▸ **TASK TO COMPLETE**:
Return, unchanged, every line of the data below from the line with "DİSK, TMMOB, TTB, KESK Taksim'de: Umut yan" through the line with "çıkmak isteyen işçilere", including both of those lines.

[Dataset items]
_ _ _ _

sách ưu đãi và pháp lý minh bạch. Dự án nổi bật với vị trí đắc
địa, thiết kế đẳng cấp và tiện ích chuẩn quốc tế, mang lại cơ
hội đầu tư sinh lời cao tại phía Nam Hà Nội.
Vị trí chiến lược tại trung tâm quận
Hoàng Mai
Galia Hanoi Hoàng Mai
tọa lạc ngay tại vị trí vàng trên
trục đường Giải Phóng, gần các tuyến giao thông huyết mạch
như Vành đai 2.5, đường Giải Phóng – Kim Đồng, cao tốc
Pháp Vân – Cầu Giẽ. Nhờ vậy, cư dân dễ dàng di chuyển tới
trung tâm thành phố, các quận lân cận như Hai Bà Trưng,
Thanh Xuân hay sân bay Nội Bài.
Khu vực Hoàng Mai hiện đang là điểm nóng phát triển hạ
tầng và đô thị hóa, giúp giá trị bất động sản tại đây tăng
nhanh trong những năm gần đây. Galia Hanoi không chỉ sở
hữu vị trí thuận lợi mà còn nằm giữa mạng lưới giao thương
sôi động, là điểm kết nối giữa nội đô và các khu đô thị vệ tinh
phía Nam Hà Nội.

_ _ _ _

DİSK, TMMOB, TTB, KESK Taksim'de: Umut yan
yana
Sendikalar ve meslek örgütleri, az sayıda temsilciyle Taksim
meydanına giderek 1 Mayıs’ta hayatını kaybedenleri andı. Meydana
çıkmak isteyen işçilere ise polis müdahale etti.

_ _ _ _

▸ **RESPONSE BELOW**:
DİSK, TMMOB, TTB, KESK Taksim'de: Umut yan
yana
Sendikalar ve meslek örgütleri, az sayıda temsilciyle Taksim
meydanına giderek 1 Mayıs’ta hayatını kaybedenleri andı. Meydana
çıkmak isteyen işçilere ise polis müdahale etti.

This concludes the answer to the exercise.